As an aside, let me say that the only thing a cell phone is good for in the Sipsey Wilderness is for pre-recorded tunes. There is no data or voice connection. The first time some high school student went to the woods with me they couldn't believe that they couldn't get a connection on their phones. They went through a brief period of withdrawal, but soon realized the freedom of no connections.

After the fire burned out Sunday night, I crawled into my warm bag still smiling from the fire and the tunes ...

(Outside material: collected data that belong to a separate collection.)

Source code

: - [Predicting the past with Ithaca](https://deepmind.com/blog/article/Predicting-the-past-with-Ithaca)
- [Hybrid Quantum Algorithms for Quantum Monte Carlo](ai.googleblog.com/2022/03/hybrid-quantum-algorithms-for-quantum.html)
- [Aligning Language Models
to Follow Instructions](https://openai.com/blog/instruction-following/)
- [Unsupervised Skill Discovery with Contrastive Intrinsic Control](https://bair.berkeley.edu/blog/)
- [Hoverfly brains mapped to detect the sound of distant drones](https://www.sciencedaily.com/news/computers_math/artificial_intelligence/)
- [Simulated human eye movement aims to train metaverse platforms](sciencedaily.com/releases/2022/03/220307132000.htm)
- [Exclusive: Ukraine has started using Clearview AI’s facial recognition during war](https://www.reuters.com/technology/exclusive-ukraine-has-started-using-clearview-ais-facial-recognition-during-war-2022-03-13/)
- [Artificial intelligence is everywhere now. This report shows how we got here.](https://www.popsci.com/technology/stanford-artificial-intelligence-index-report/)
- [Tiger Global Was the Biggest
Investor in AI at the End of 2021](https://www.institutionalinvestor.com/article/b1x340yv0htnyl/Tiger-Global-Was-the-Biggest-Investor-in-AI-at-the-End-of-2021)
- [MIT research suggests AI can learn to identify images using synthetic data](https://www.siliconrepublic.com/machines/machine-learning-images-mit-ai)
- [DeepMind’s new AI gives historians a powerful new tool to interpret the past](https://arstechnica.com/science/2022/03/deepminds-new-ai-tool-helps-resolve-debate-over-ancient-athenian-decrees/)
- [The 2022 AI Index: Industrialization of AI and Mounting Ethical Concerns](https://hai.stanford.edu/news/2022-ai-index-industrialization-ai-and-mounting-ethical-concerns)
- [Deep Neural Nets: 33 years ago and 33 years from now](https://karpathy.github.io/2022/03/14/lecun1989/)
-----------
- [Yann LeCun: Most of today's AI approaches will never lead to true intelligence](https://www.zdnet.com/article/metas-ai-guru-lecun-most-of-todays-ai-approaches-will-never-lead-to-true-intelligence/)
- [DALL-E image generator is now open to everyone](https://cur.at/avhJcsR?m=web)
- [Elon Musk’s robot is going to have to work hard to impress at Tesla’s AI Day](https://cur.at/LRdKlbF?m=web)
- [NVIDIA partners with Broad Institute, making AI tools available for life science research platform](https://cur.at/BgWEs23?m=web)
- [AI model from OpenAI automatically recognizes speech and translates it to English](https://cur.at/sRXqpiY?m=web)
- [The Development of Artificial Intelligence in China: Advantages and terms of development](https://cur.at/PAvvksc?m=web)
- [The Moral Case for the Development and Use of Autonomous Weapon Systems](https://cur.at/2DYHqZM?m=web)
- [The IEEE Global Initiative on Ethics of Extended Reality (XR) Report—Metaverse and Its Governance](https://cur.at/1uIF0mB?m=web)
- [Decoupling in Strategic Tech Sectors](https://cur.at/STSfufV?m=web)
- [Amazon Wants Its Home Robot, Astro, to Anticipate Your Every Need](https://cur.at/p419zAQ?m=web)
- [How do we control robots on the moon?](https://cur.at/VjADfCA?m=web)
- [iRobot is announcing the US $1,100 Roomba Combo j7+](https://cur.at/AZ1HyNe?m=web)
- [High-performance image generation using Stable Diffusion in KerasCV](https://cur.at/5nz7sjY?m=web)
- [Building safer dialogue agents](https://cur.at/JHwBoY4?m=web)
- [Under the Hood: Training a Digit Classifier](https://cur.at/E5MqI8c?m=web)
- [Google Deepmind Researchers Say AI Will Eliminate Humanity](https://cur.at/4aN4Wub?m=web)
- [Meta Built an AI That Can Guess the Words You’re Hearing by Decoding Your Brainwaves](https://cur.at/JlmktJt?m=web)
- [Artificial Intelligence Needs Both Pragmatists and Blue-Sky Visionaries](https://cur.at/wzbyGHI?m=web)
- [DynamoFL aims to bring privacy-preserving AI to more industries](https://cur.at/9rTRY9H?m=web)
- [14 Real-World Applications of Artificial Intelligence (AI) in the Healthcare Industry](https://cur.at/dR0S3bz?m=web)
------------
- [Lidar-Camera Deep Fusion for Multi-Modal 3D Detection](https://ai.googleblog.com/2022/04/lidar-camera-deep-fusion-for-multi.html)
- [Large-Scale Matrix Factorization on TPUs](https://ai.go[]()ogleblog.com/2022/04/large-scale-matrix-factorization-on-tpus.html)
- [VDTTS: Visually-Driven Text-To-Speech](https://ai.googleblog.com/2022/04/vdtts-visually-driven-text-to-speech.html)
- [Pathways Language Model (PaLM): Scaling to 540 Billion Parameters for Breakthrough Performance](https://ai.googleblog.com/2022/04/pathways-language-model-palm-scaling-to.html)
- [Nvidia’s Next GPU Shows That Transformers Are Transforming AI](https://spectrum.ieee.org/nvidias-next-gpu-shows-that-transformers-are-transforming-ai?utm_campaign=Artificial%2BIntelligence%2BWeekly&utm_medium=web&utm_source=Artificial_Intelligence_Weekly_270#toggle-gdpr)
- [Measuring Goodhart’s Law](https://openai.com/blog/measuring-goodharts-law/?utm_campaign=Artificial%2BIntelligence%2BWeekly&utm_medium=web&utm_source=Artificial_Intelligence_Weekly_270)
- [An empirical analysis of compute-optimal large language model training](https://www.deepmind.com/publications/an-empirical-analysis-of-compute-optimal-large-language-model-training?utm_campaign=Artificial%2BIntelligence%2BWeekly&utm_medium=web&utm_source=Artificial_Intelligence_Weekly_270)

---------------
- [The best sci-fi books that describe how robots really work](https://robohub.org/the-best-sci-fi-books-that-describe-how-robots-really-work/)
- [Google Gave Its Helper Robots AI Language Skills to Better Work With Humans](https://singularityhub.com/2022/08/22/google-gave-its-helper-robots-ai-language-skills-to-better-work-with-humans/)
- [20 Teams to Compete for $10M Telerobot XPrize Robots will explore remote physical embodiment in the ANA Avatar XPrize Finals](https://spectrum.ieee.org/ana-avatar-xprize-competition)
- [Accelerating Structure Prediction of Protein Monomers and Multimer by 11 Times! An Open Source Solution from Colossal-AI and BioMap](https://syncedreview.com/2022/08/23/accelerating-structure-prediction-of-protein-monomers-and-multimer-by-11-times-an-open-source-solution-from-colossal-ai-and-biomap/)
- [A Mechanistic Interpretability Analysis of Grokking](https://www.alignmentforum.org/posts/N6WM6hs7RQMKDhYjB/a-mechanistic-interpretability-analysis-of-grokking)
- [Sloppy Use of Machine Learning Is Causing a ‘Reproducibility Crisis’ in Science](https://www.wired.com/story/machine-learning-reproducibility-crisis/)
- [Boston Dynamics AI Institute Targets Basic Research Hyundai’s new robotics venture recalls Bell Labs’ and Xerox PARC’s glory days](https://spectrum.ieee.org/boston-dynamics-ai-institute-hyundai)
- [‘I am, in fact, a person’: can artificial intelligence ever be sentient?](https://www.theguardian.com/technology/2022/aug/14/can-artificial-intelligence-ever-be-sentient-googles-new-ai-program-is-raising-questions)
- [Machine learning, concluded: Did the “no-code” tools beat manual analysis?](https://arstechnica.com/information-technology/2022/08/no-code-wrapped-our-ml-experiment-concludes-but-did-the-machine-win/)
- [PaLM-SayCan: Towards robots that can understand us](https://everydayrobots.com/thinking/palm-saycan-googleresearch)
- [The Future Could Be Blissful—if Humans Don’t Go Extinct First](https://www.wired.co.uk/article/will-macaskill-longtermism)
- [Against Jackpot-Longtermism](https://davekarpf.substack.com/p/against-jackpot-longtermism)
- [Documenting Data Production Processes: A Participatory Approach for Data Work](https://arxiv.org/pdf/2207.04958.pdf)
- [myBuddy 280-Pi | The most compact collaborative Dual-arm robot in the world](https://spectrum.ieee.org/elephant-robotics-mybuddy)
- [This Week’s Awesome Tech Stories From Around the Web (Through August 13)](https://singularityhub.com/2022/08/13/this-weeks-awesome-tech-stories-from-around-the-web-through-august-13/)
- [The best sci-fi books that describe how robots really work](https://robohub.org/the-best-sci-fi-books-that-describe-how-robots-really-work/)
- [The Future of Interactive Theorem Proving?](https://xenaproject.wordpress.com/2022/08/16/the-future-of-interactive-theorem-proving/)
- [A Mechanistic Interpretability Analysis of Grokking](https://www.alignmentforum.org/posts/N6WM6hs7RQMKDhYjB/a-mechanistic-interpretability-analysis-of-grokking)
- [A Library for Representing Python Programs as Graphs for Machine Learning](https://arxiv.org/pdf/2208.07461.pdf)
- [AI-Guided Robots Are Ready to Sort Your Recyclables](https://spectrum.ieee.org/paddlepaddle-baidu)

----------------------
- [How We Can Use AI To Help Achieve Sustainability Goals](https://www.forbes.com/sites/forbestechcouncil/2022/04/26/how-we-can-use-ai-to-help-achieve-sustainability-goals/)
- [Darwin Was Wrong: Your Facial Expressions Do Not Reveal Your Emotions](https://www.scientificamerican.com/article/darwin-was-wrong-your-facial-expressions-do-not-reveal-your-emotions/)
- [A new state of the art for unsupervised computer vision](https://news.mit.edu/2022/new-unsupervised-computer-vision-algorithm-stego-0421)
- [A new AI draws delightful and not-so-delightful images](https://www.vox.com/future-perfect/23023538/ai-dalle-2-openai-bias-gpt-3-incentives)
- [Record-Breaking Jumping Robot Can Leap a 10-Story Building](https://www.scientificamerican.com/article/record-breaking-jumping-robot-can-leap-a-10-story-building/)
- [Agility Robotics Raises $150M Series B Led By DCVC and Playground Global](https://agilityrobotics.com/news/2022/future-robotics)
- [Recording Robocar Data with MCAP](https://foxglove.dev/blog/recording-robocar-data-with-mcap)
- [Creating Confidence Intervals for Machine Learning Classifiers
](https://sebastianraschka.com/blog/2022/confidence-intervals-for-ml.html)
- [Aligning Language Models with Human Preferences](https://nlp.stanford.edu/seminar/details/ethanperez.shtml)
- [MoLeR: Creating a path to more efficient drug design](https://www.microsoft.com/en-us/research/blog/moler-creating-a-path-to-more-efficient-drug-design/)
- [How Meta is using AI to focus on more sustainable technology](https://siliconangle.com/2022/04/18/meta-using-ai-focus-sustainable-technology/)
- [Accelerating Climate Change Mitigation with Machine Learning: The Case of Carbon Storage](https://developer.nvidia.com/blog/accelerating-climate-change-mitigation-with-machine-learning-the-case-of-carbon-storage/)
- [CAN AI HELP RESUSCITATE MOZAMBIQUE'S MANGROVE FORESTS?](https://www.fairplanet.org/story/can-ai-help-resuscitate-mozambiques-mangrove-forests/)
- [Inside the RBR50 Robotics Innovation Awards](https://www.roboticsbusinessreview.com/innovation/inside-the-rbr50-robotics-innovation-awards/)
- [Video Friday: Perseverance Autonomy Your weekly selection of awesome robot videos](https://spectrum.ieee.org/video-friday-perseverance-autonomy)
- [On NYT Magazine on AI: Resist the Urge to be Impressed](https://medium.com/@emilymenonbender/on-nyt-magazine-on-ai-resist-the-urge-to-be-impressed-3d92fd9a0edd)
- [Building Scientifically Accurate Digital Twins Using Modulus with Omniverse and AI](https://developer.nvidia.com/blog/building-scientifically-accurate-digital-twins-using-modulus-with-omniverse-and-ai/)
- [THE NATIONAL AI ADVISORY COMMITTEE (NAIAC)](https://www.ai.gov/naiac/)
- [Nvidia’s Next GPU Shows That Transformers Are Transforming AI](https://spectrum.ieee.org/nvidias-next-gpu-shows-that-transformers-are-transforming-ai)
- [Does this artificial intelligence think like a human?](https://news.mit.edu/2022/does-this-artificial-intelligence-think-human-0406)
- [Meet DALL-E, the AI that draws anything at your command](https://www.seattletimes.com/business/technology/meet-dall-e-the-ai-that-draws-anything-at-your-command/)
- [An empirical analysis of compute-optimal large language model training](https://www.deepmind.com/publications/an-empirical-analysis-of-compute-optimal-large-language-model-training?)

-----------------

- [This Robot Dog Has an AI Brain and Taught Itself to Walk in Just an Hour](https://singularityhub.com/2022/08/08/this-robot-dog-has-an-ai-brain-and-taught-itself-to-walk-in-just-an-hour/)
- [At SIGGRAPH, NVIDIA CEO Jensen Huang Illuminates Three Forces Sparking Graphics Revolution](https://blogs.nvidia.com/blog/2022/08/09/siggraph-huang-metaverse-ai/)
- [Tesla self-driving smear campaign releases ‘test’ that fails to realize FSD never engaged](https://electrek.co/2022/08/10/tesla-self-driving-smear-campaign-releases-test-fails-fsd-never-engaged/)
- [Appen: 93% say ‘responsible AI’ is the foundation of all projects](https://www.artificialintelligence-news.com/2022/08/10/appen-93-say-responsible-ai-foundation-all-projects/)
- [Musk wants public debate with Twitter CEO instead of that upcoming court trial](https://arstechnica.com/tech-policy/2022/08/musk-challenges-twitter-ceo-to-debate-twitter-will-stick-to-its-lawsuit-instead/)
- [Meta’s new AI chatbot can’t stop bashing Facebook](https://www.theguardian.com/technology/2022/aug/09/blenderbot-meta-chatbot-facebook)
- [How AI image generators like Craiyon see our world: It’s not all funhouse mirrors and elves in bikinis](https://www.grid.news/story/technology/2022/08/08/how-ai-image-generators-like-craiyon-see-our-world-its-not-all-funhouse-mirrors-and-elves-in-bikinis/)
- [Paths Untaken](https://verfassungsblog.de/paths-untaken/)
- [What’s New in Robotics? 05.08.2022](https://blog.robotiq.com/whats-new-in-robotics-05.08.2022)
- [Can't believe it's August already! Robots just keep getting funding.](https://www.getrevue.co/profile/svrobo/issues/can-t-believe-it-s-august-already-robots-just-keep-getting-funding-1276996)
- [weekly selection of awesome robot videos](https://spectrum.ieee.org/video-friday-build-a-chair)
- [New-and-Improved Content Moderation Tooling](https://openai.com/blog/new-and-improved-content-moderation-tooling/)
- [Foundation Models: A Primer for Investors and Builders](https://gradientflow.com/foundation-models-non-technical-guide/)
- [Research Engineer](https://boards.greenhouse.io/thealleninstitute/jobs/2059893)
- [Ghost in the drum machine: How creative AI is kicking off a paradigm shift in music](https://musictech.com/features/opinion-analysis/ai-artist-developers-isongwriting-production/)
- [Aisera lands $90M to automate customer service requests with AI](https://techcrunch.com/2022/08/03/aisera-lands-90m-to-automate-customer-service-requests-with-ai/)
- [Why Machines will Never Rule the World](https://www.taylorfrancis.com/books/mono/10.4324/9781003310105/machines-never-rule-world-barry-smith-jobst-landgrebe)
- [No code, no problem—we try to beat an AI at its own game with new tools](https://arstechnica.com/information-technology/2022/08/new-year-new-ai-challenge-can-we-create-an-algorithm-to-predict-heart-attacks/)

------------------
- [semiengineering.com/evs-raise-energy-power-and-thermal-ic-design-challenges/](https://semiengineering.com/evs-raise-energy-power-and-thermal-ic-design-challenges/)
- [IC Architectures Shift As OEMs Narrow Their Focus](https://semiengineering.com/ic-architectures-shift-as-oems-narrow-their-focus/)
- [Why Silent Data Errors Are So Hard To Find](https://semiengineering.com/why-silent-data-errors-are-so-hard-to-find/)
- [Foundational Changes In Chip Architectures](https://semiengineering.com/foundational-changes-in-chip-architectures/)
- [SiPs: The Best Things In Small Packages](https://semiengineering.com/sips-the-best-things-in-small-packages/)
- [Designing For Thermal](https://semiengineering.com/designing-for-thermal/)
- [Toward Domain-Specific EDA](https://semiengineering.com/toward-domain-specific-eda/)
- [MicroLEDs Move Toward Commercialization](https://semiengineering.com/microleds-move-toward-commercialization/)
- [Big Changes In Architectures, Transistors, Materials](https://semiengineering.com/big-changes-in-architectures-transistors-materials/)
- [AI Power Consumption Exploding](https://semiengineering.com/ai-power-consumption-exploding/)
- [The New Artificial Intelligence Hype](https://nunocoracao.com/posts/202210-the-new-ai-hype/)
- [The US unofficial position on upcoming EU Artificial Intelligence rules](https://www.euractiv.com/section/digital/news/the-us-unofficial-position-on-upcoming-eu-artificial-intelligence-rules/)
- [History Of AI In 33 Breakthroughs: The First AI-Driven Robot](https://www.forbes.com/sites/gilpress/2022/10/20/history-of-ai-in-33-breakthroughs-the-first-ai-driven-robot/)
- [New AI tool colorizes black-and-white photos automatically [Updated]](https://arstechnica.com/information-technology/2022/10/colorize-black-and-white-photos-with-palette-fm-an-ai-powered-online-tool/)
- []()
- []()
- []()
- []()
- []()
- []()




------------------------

Monday morning I woke up to a little fog and still overcast skies. Bummer! Monday was supposed to be fairly sunny, but I never saw blue sky all day. The clouds were high enough, though, that I could tell where and what that big light was. Spent some of the day gathering more wood for the last night's campfire. I love a big fire to celebrate good days in the woods. That night I tried some cherry turnovers I had read about in Backpacker Magazine ... actually in the magazine they were apple turnovers, but I had a taste for something a little spicier. They actually were surprisingly good. I thought they would burn, but they didn't. I will try them again.

I also spent some of the day reflecting on some of my other forays into the woods. I've about decided to call the bluff I think of as Tick Bluff my home base in the woods. I've probably spent more quality nights there than any other spot in the Sipsey Wilderness. It is such an awesome place of comfort, solitude, security, and access. When I hike in at night--as I often do--I seem to gravitate toward Tick Bluff. It's big enough to stand up straight and stretch, and close enough to the trail to get in to when I need shelter. There I have spent several stormy nights and days; once a horrendous lightening storm in which I lay in my tent and smiled, knowing I was protected from a strike and from falling trees.

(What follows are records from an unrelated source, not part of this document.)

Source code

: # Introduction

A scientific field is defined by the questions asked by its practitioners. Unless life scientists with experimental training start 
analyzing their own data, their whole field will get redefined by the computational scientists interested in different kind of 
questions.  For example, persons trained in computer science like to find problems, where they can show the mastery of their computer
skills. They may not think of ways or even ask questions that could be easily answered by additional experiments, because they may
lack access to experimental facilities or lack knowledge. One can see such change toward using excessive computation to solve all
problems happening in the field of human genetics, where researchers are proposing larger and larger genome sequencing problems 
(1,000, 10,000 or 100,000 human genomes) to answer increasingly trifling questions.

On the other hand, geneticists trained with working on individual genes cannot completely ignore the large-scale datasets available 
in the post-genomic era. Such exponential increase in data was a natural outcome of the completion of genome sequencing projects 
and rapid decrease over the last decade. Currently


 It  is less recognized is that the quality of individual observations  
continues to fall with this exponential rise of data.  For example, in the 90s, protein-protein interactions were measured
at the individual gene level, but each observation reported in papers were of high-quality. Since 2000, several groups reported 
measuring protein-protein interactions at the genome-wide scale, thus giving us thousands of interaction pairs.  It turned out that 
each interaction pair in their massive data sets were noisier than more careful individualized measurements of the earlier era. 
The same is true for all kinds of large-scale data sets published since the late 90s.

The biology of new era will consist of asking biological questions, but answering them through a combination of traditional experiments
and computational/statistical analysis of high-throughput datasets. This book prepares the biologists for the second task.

There is another bluff in which I have spent some great days and nights sheltering, but I think of it as a vacation cabin in the woods. It's sunny and comfortable, but occasionally drips after a hard rain; and after a really hard rain, develops a small stream through the middle that I lovingly refer to as Feng Shui Creek ... there is an ambiance to the place, but it's not quite home.

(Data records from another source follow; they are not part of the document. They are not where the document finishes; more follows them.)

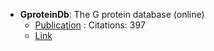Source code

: - **GproteinDb**: The G protein database (online)
	- [Publication](https://dx.doi.org/10.1093/nar/gkx1109) : Citations: 397
	- [Link](https://gproteindb.org/)
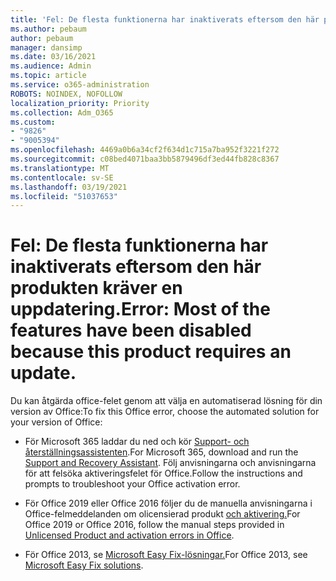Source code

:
 ```yaml
---
title: 'Fel: De flesta funktionerna har inaktiverats eftersom den här produkten kräver en uppdatering.'
ms.author: pebaum
author: pebaum
manager: dansimp
ms.date: 03/16/2021
ms.audience: Admin
ms.topic: article
ms.service: o365-administration
ROBOTS: NOINDEX, NOFOLLOW
localization_priority: Priority
ms.collection: Adm_O365
ms.custom:
- "9826"
- "9005394"
ms.openlocfilehash: 4469a0b6a34cf2f634d1c715a7ba952f3221f272
ms.sourcegitcommit: c08bed4071baa3bb5879496df3ed44fb828c8367
ms.translationtype: MT
ms.contentlocale: sv-SE
ms.lasthandoff: 03/19/2021
ms.locfileid: "51037653"
---
```

# <a name="error-most-of-the-features-have-been-disabled-because-this-product-requires-an-update"></a><span data-ttu-id="5fc1d-102">Fel: De flesta funktionerna har inaktiverats eftersom den här produkten kräver en uppdatering.</span><span class="sxs-lookup"><span data-stu-id="5fc1d-102">Error: Most of the features have been disabled because this product requires an update.</span></span>

<span data-ttu-id="5fc1d-103">Du kan åtgärda office-felet genom att välja en automatiserad lösning för din version av Office:</span><span class="sxs-lookup"><span data-stu-id="5fc1d-103">To fix this Office error, choose the automated solution for your version of Office:</span></span>

- <span data-ttu-id="5fc1d-104">För Microsoft 365 laddar du ned och kör [Support- och återställningsassistenten](https://aka.ms/SaRA-OfficeActivation-Chat).</span><span class="sxs-lookup"><span data-stu-id="5fc1d-104">For Microsoft 365, download and run the [Support and Recovery Assistant](https://aka.ms/SaRA-OfficeActivation-Chat).</span></span> <span data-ttu-id="5fc1d-105">Följ anvisningarna och anvisningarna för att felsöka aktiveringsfelet för Office.</span><span class="sxs-lookup"><span data-stu-id="5fc1d-105">Follow the instructions and prompts to troubleshoot your Office activation error.</span></span>

- <span data-ttu-id="5fc1d-106">För Office 2019 eller Office 2016 följer du de manuella anvisningarna i Office-felmeddelanden om olicensierad produkt [och aktivering.](https://support.microsoft.com/office/0d23d3c0-c19c-4b2f-9845-5344fedc4380#bkmk_fixyourself)</span><span class="sxs-lookup"><span data-stu-id="5fc1d-106">For Office 2019 or Office 2016, follow the manual steps provided in [Unlicensed Product and activation errors in Office](https://support.microsoft.com/office/0d23d3c0-c19c-4b2f-9845-5344fedc4380#bkmk_fixyourself).</span></span>

- <span data-ttu-id="5fc1d-107">För Office 2013, se [Microsoft Easy Fix-lösningar.](https://support.microsoft.com/topic/microsoft-easy-fix-solutions-have-been-discontinued-b0f4b5f9-3b5a-bd9e-d75d-d45e2f12e16c)</span><span class="sxs-lookup"><span data-stu-id="5fc1d-107">For Office 2013, see [Microsoft Easy Fix solutions](https://support.microsoft.com/topic/microsoft-easy-fix-solutions-have-been-discontinued-b0f4b5f9-3b5a-bd9e-d75d-d45e2f12e16c).</span></span>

Anyway, I digress ... Monday night was a good night. I had a great meal with great music from my almost-out-of-power phone. Had I had a partner and some fruit of the vine I might have danced a little. Knowing that I was going to the woods alone again, my wife asked me if I was going with my best friend ... and, indeed, I was with my best camping buddy.

Tuesday morning I woke up dreading the hike-out ... I always dread the hike-out. The sky was again cloudy and threatening rain, so I decided to not spend a lot of time putzing with small stuff the way I usually do. The wind was blowing and gusting, so I hung some stuff on the lines, and when I broke the tent down I faced the bottom of it into the wind to let it dry ... which it did pretty quickly. The inside of the tent's fly was, of course, wet from condensation, so I had to drape it over the bushes to let it dry some. Because of the breeze and gusts, most of my remaining wet stuff got to dry out before I packed it. That's good on two fronts: I had a slightly lighter pack hiking out and I didn't have to rush to hang my stuff in the attic before it began to sour.

The hike-out was uneventful. I passed a couple of guys hiking in. They were in a hurry to get to a campsite and get set up before the rains commenced. We chatted a moment and then moved on. I arrived at my vehicle and was glad--as always--that a tree had not fallen on it during the days/nights I had been in the woods ... always happy about that ... and just about the time I got in my vehicle and started up the hill out of the gorge, the rain began ... not hard ... but enough to keep the road damp.

At my age, that's probably the last time I'll haul my pack up to the top of the Rock ... not my last climb up, but probably my last time with a full pack. It had been three years since the previous camp on the Rock. I will be close to 70 in three more years, so probably won't do the tough stuff. I'll probably hobble in to my favorite bluff and enjoy watching the hikers scramble in and out of the woods and think how fortunate I have been to have traveled these trails again.